Written task:
Word for word, restate the lines from the start of the data below through the line containing "Sie haben das".

++++ Records to use ++++

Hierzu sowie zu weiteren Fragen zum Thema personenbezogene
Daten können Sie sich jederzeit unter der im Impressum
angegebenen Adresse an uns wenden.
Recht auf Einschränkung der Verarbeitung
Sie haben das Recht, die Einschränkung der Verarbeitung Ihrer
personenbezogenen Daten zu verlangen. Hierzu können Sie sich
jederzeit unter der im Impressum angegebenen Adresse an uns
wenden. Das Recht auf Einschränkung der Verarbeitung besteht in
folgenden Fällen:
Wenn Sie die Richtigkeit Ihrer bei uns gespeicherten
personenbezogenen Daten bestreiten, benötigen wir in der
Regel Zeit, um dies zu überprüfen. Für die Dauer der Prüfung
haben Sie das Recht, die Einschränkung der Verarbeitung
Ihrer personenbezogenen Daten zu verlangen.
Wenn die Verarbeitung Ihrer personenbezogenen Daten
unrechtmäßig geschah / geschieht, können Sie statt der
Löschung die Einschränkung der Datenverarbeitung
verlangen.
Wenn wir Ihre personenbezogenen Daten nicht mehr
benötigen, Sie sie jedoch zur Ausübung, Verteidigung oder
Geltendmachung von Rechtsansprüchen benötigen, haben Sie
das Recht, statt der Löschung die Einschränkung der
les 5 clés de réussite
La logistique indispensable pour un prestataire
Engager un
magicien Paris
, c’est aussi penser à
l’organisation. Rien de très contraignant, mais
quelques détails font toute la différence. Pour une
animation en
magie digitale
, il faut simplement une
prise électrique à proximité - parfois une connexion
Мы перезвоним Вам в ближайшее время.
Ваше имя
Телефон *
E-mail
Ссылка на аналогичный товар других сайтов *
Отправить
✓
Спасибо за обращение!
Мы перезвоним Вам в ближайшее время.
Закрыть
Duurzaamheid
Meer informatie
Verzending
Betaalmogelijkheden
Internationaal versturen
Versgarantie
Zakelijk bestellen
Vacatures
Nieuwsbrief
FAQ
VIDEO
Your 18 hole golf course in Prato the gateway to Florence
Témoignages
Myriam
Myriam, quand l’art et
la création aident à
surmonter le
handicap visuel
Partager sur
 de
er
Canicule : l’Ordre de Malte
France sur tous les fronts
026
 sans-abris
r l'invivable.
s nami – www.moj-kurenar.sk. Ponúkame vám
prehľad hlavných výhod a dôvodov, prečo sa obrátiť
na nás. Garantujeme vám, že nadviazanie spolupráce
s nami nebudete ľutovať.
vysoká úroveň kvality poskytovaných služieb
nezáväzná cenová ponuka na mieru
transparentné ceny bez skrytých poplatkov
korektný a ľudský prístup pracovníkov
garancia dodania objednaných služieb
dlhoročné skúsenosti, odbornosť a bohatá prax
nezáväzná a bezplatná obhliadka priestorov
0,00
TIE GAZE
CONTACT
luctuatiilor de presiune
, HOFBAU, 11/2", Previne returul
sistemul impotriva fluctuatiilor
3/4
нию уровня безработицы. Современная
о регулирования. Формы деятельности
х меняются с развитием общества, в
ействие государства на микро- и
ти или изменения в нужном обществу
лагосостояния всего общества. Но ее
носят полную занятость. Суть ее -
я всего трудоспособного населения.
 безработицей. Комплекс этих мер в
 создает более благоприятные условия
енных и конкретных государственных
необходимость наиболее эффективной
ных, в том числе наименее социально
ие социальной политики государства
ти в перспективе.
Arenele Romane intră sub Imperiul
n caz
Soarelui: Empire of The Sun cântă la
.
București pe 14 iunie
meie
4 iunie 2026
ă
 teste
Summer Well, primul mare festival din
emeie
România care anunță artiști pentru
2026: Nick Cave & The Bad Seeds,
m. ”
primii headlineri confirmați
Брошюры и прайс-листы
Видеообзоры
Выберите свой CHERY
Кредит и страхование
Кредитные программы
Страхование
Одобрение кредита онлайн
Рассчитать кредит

++++

Task output:
Hierzu sowie zu weiteren Fragen zum Thema personenbezogene
Daten können Sie sich jederzeit unter der im Impressum
angegebenen Adresse an uns wenden.
Recht auf Einschränkung der Verarbeitung
Sie haben das Recht, die Einschränkung der Verarbeitung Ihrer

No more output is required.